Saturday, 15 July 2006
127-3

Mid-Miocene Nitrate Paleosols from the Atacama Desert: Implications for the Antiquity of the Atacama Desert.

Jason A. Rech1, Brian S. Currie1, Angela Cowan1, and Gregory Michalski2. (1) Miami Univ, 114 Shideler Hall, Oxford, OH 45056, (2) Purdue Univ, 550 Stadium Mall Dr., West Lafayette, IN 47907

The Atacama Desert in northern Chile is the driest location on Earth. Soils, with high concentrations of soluble salts including nitrates, chlorides, sulfates, and even perchlorates, provide direct evidence for this extreme aridity (Ericksen, 1981, Rech, 2003). However, there is little agreement among research as to the age, and cause, for the onset of extreme aridity. Dunai et al., 2005, suggest that this extreme aridity began 25 million years ago (Mya) and was the result of global climate change.

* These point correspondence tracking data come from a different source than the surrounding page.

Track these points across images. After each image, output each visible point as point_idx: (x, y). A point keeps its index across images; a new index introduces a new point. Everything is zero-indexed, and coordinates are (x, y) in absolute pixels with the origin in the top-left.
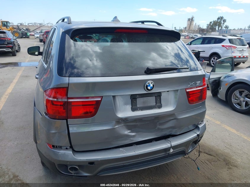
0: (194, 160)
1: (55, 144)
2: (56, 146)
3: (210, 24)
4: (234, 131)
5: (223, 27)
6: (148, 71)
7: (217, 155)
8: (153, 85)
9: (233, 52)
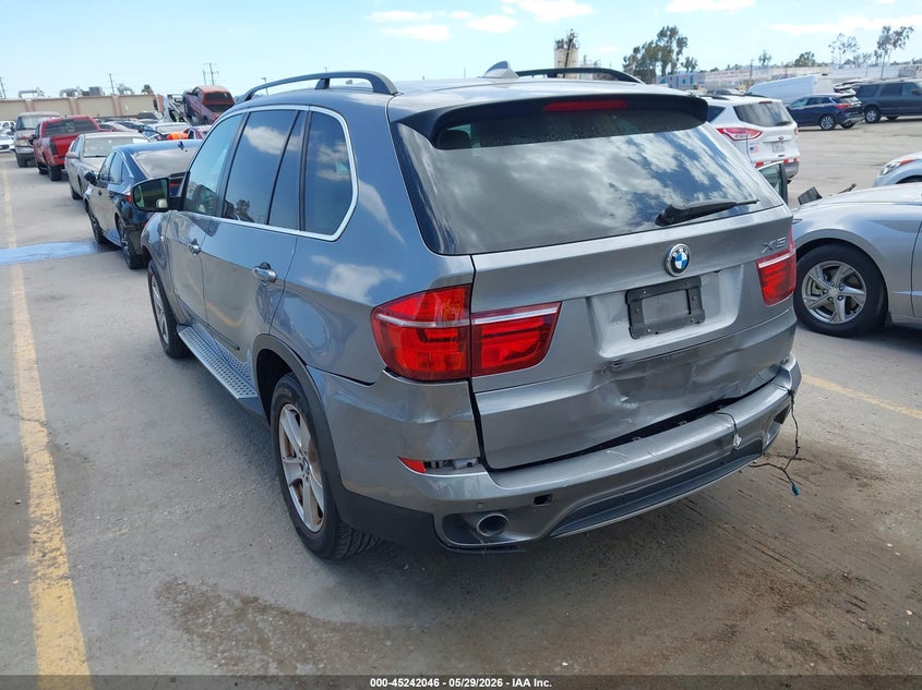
0: (781, 468)
1: (432, 458)
2: (437, 464)
3: (633, 58)
4: (836, 388)
5: (679, 65)
6: (669, 217)
7: (814, 456)
8: (688, 257)
9: (751, 149)
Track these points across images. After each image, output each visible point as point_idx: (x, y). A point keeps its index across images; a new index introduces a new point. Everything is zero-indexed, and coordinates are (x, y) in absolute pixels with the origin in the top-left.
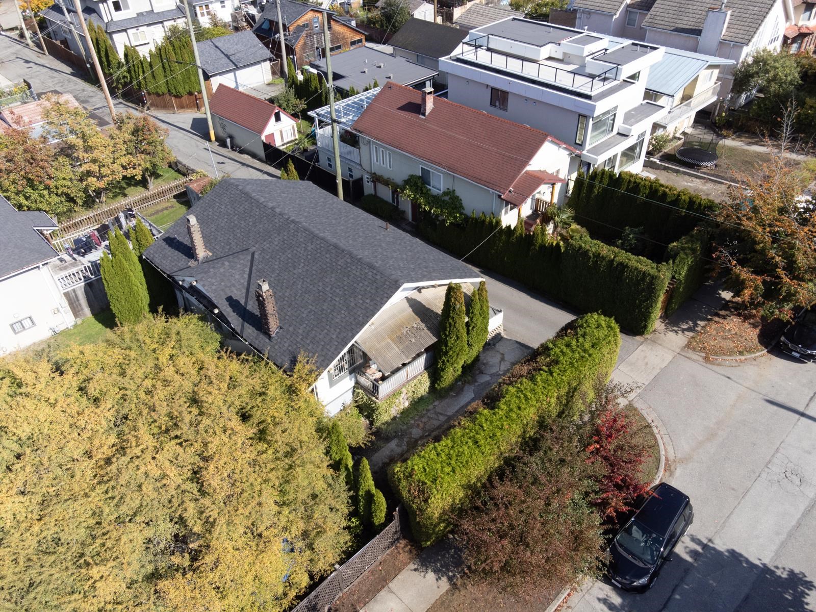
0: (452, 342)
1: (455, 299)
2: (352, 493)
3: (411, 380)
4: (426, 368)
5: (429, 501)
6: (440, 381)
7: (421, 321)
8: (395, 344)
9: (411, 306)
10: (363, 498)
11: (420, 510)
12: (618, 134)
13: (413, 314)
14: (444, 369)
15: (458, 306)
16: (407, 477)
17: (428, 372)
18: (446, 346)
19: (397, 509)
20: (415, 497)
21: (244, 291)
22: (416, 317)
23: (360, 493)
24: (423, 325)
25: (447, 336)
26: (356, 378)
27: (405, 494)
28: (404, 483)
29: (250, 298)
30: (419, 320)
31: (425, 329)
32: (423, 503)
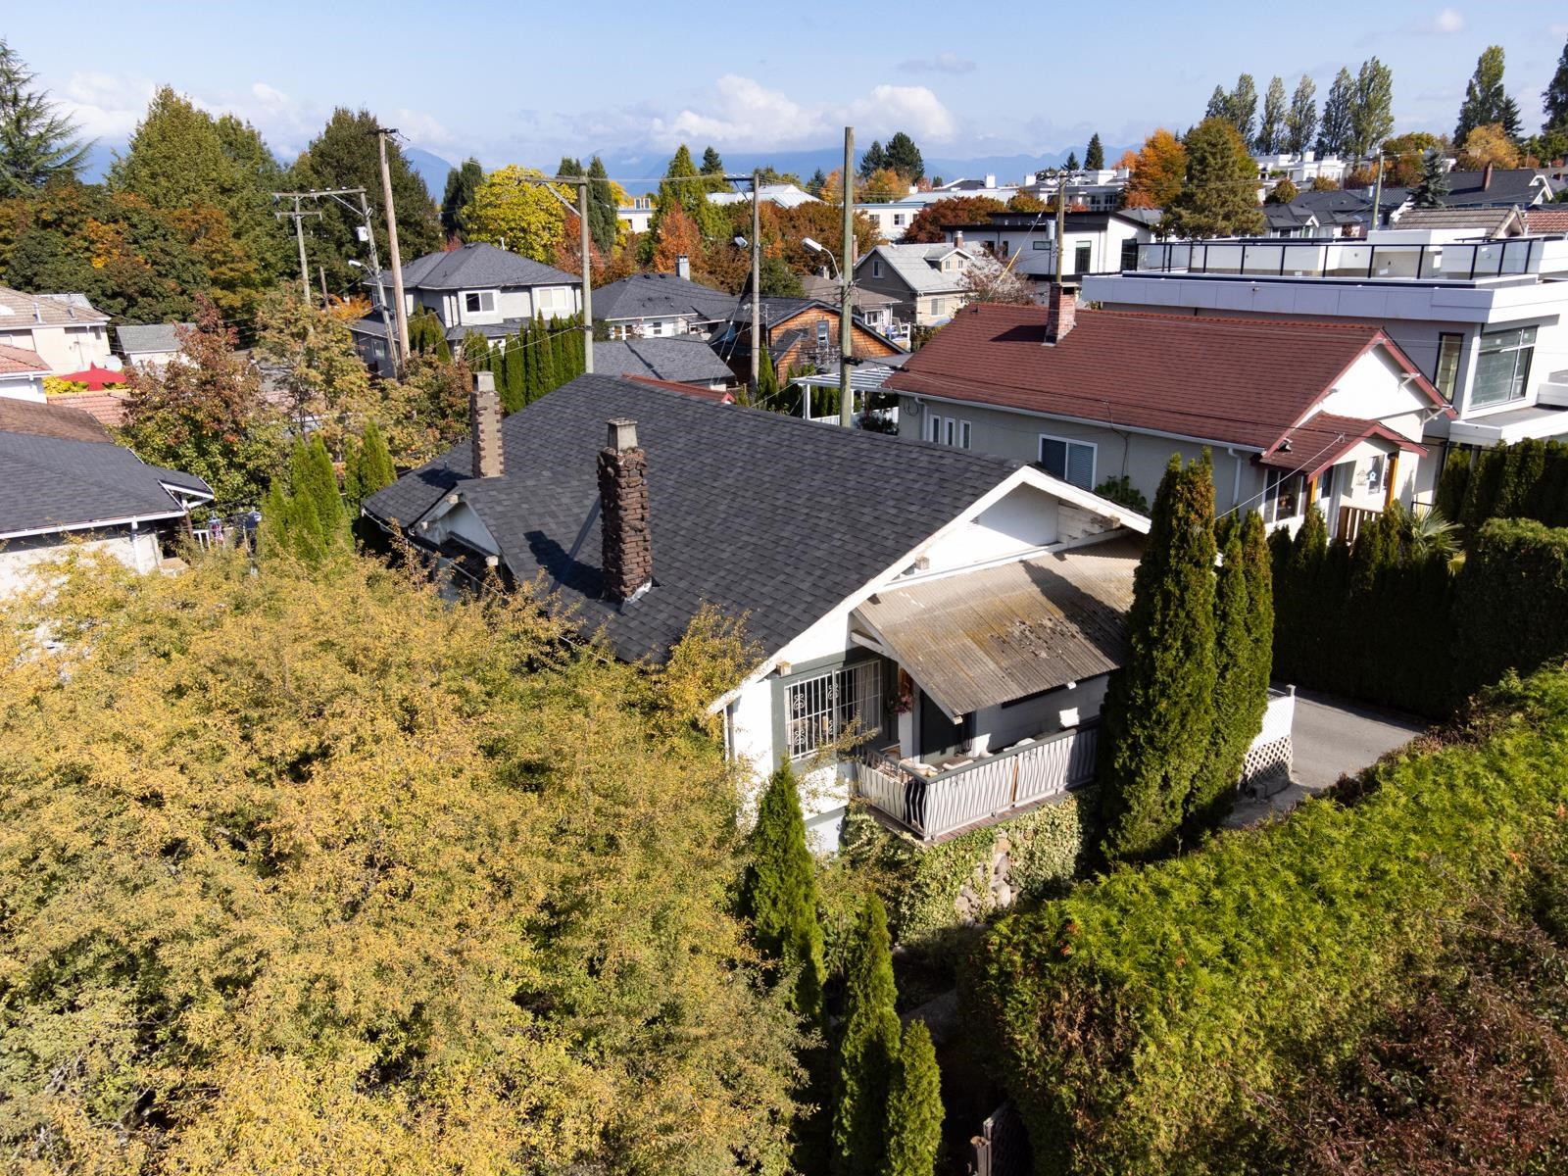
0: (1170, 664)
1: (1189, 505)
2: (814, 1040)
3: (1024, 808)
4: (1074, 785)
5: (1137, 1059)
6: (1118, 827)
7: (1068, 617)
8: (987, 653)
9: (1036, 581)
10: (853, 1072)
11: (1093, 1109)
12: (1539, 406)
13: (1043, 599)
14: (1138, 772)
15: (1197, 529)
16: (1040, 963)
17: (1079, 798)
18: (1148, 681)
19: (989, 1123)
20: (1069, 1053)
21: (576, 529)
22: (1050, 606)
23: (848, 1050)
24: (1074, 628)
25: (1151, 643)
26: (855, 776)
27: (1025, 1037)
28: (1025, 989)
29: (588, 539)
30: (1059, 615)
31: (1080, 636)
32: (1105, 1072)
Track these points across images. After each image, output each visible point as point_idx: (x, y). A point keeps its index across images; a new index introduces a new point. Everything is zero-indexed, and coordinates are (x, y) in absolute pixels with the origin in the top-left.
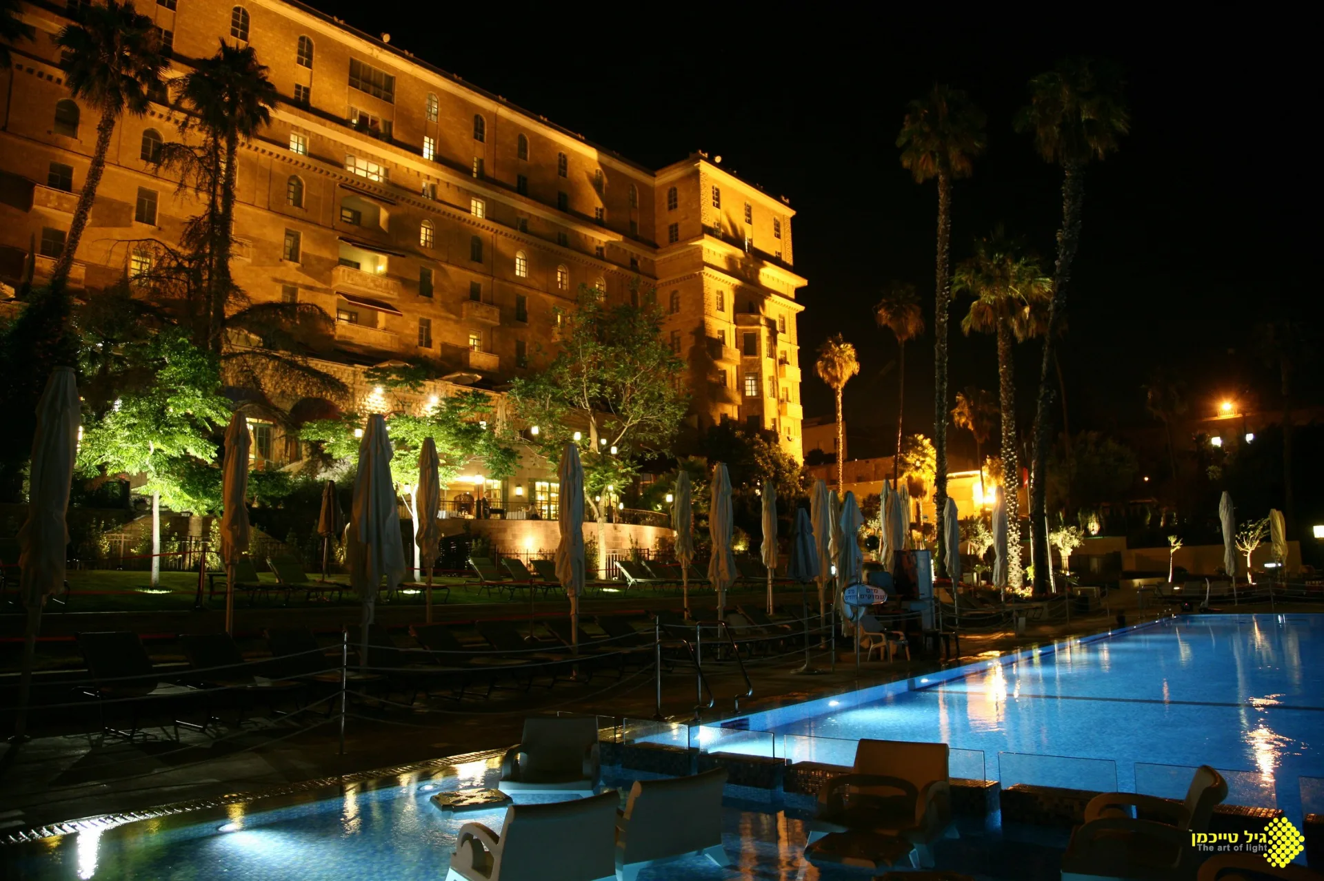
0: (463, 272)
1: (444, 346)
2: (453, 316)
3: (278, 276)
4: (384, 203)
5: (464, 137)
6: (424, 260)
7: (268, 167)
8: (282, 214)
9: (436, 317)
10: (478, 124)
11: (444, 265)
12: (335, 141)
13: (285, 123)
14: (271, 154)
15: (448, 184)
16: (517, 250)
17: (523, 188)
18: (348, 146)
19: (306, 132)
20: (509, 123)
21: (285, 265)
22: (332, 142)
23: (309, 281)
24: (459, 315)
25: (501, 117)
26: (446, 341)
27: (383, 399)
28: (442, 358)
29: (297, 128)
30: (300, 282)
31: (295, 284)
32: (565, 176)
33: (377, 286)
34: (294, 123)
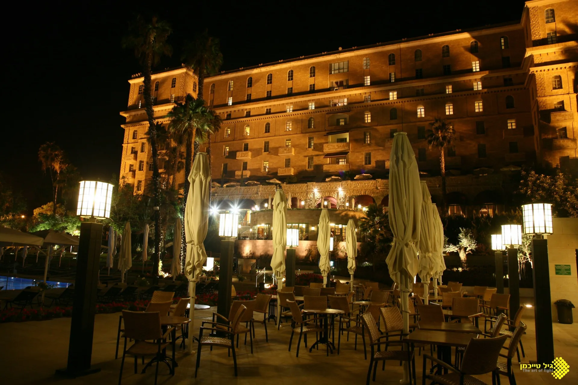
0: (385, 126)
1: (377, 162)
2: (381, 148)
3: (306, 154)
4: (345, 113)
5: (383, 68)
6: (365, 128)
7: (301, 119)
8: (306, 133)
9: (372, 150)
10: (391, 58)
11: (375, 127)
12: (324, 98)
13: (306, 101)
14: (300, 114)
15: (375, 92)
16: (417, 105)
17: (419, 75)
18: (329, 98)
19: (313, 100)
20: (408, 48)
21: (308, 150)
22: (323, 99)
23: (317, 153)
24: (383, 146)
25: (403, 48)
26: (378, 159)
27: (319, 193)
28: (376, 167)
29: (309, 101)
30: (313, 154)
31: (312, 156)
32: (448, 56)
33: (339, 147)
34: (308, 99)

Alpers and Brimhall, 1988, argue that hyperaridity began around 14 Mya and was primarily the result of the uplift of the Andes Mountains to a paleoelevation capable of blocking Amazon air masses, whereas Hartly and Chong argue that the initiation of hyperaridity dates to 3 Mya, and was related to global climate change.Here we present evidence of the morphological characteristics, salt chemistry, and mass independent fractionation anomalies (D17O values) in dated paleosols to reconstruct a Middle Miocene (17-13 Mya) climatic transition from semi-aridity to hyper-aridity in the Atacama Desert. Paleosols along the southeastern margin of the Calama Basin change from Vertisols with root traces, slickensides, gleyed horizons, and calcium carbonate nodules to an extremely well-developed Aridisol with a massive (3m) petrogypsic horizon (Fig. 1). The petrogypsic horizon has a high bulk density, >2.0 g/cm2, and contains 10-45 wt. % SO4, or ~20-90% gypsum. Petrographic analysis of the Bym horizon shows a complex history of precipitation and dissolution of pedogenic salts, analogous to modern soils in the Atacama. Between 1.5-3.5m depth is a petrosalic horizon that contains up to ~2.5% NO3, 0.5% Cl, and trace amounts of perchlorate. We interpret this transition from Vertisols to nitrate Aridisols, which occurred between ~17-13 Ma, to represent a change in precipitation from >200 mm/yr to <20mm/yr based on the relationship between these soils and precipitation in northern Chile today. This drastic reduction in precipitation likely resulted from uplift of the Andes to elevations >2km, which blocked moisture from the South American Summer Monsoon from entering the Atacama.